* [Task instructions]
Output every line of the entries below word for word, without any changes.

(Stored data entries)
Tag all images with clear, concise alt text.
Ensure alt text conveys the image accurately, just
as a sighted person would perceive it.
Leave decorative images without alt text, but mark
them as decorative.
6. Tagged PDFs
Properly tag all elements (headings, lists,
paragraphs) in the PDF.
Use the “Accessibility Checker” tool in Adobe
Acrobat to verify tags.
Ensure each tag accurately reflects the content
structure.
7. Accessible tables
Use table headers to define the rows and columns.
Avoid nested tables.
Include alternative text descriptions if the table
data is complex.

* [Answer to the exercise]
Tag all images with clear, concise alt text.
Ensure alt text conveys the image accurately, just
as a sighted person would perceive it.
Leave decorative images without alt text, but mark
them as decorative.
6. Tagged PDFs
Properly tag all elements (headings, lists,
paragraphs) in the PDF.
Use the “Accessibility Checker” tool in Adobe
Acrobat to verify tags.
Ensure each tag accurately reflects the content
structure.
7. Accessible tables
Use table headers to define the rows and columns.
Avoid nested tables.
Include alternative text descriptions if the table
data is complex.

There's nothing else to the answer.